Gay floated in the water and understood: his friends had not died for nothing.

But understanding that did not make him feel better. It did not bring them back. It did not stop him from floating among their bodies, from seeing the wreckage of their planes scattered across the ocean, from knowing that he was alive and they were not.

He stayed in the water all day and through the night, hiding when Japanese ships passed nearby, too exhausted and too afraid to move. Finally, on the afternoon of June 5, a Navy PBY Catalina search plane spotted him and pulled him from the ocean. He had been in the water for more than seventeen hours.

When Gay returned to the Hornet, he learned what he already knew: he was the only survivor. Fifteen aircraft had launched. Thirty men had flown into battle. Twenty-nine were dead.

George Gay was the sole survivor of Torpedo Squadron Eight.

The Navy treated him as a hero. They promoted him. They sent him on war bond tours. They asked him to tell his story again and again to inspire the public. And he did, because that was his duty.

But inside, George Gay carried something heavier than medals.

He carried the weight of twenty-nine men who did not come home. He carried the memory of Bob Huntington, who died in the seat behind him. He carried the knowledge that survival was not a reward—it was a responsibility.

After the war, Gay did not try to forget. He spent the rest of his life honoring the men of Torpedo Squadron Eight. He attended reunions, gave interviews, wrote a memoir, and spoke to anyone who would listen about what those men had done. He made sure their names were remembered. He made sure their sacrifice was not reduced to a footnote in history books.

George Gay lived until 1994. He was seventy-seven years old when he died. For fifty-two years after Midway, he carried the story of that day with him, not as a burden, but as a promise.

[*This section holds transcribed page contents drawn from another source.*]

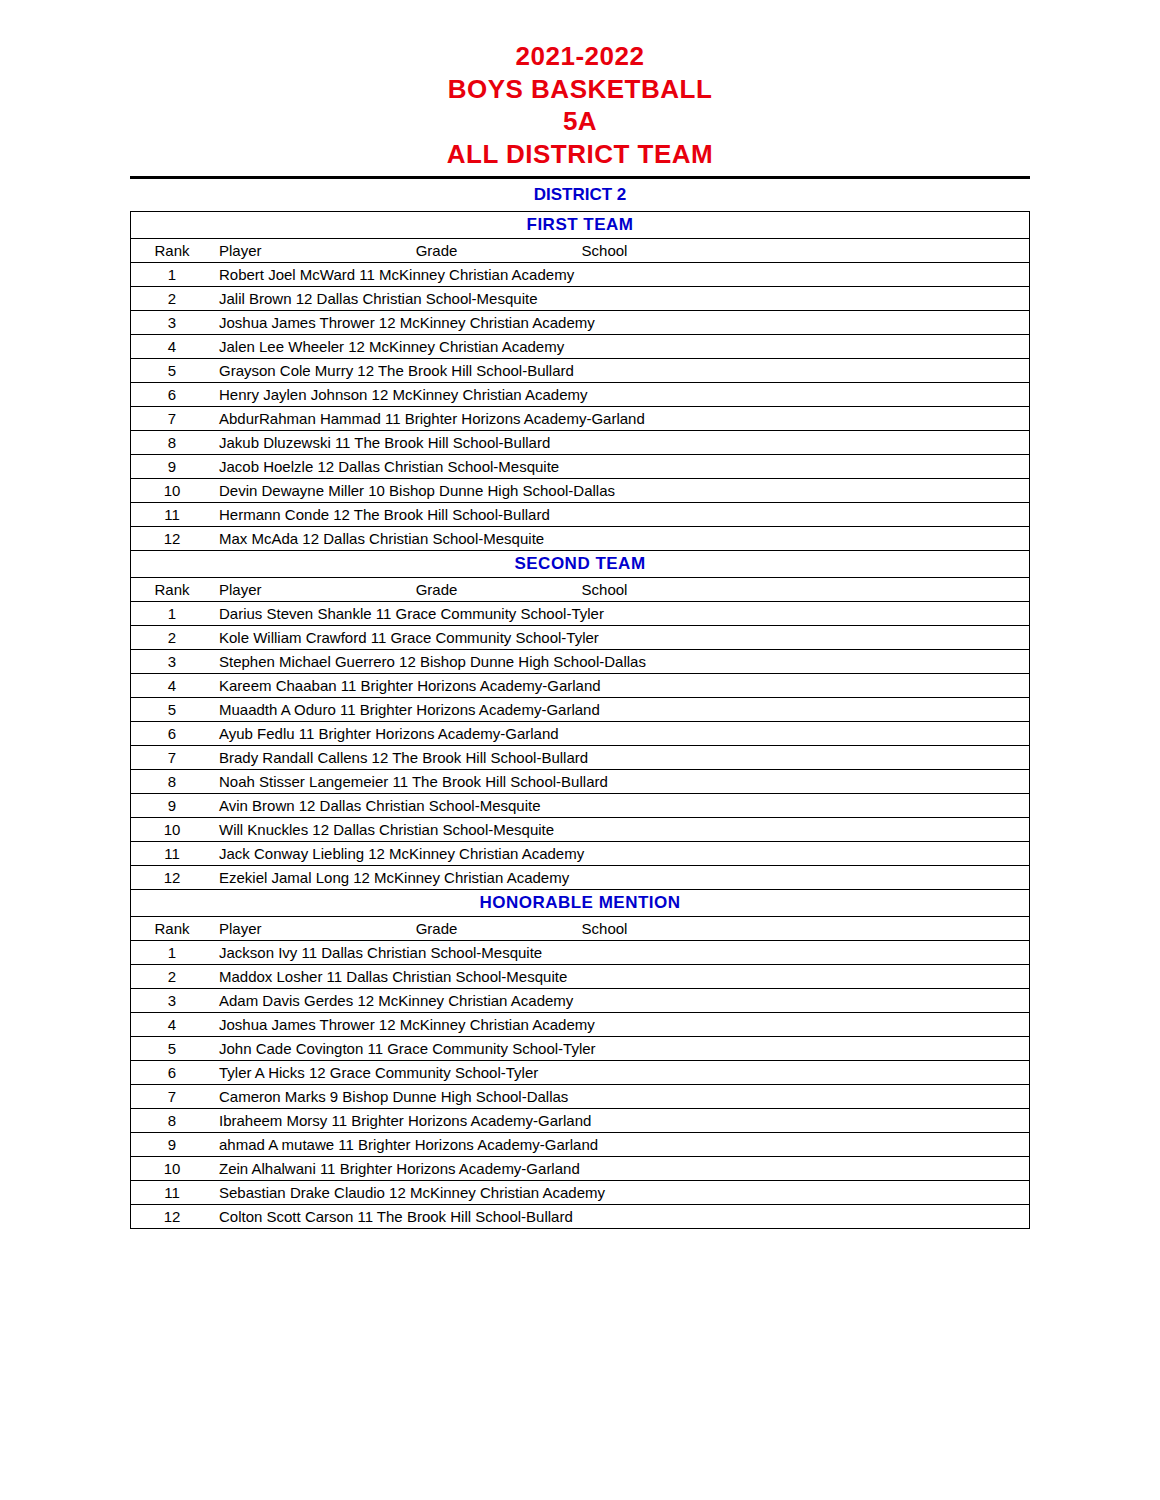2021-2022
BOYS BASKETBALL
5A
ALL DISTRICT TEAM
DISTRICT 2
| FIRST TEAM |
| --- |
| Rank | Player Grade School |
| 1 | Robert Joel McWard 11 McKinney Christian Academy |
| 2 | Jalil Brown 12 Dallas Christian School-Mesquite |
| 3 | Joshua James Thrower 12 McKinney Christian Academy |
| 4 | Jalen Lee Wheeler 12 McKinney Christian Academy |
| 5 | Grayson Cole Murry 12 The Brook Hill School-Bullard |
| 6 | Henry Jaylen Johnson 12 McKinney Christian Academy |
| 7 | AbdurRahman Hammad 11 Brighter Horizons Academy-Garland |
| 8 | Jakub Dluzewski 11 The Brook Hill School-Bullard |
| 9 | Jacob Hoelzle 12 Dallas Christian School-Mesquite |
| 10 | Devin Dewayne Miller 10 Bishop Dunne High School-Dallas |
| 11 | Hermann Conde 12 The Brook Hill School-Bullard |
| 12 | Max McAda 12 Dallas Christian School-Mesquite |
| SECOND TEAM |
| Rank | Player Grade School |
| 1 | Darius Steven Shankle 11 Grace Community School-Tyler |
| 2 | Kole William Crawford 11 Grace Community School-Tyler |
| 3 | Stephen Michael Guerrero 12 Bishop Dunne High School-Dallas |
| 4 | Kareem Chaaban 11 Brighter Horizons Academy-Garland |
| 5 | Muaadth A Oduro 11 Brighter Horizons Academy-Garland |
| 6 | Ayub Fedlu 11 Brighter Horizons Academy-Garland |
| 7 | Brady Randall Callens 12 The Brook Hill School-Bullard |
| 8 | Noah Stisser Langemeier 11 The Brook Hill School-Bullard |
| 9 | Avin Brown 12 Dallas Christian School-Mesquite |
| 10 | Will Knuckles 12 Dallas Christian School-Mesquite |
| 11 | Jack Conway Liebling 12 McKinney Christian Academy |
| 12 | Ezekiel Jamal Long 12 McKinney Christian Academy |
| HONORABLE MENTION |
| Rank | Player Grade School |
| 1 | Jackson Ivy 11 Dallas Christian School-Mesquite |
| 2 | Maddox Losher 11 Dallas Christian School-Mesquite |
| 3 | Adam Davis Gerdes 12 McKinney Christian Academy |
| 4 | Joshua James Thrower 12 McKinney Christian Academy |
| 5 | John Cade Covington 11 Grace Community School-Tyler |
| 6 | Tyler A Hicks 12 Grace Community School-Tyler |
| 7 | Cameron Marks 9 Bishop Dunne High School-Dallas |
| 8 | Ibraheem Morsy 11 Brighter Horizons Academy-Garland |
| 9 | ahmad A mutawe 11 Brighter Horizons Academy-Garland |
| 10 | Zein Alhalwani 11 Brighter Horizons Academy-Garland |
| 11 | Sebastian Drake Claudio 12 McKinney Christian Academy |
| 12 | Colton Scott Carson 11 The Brook Hill School-Bullard |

He did not survive because he was lucky.

He survived because someone had to tell the story.

He survived because twenty-nine men flew into hell knowing they would not come back, and someone needed to make sure the world knew they had been there.

Some men are remembered because they won.

George Gay is remembered because he survived to honor those who did not.

And that, in its own way, is a different kind of courage.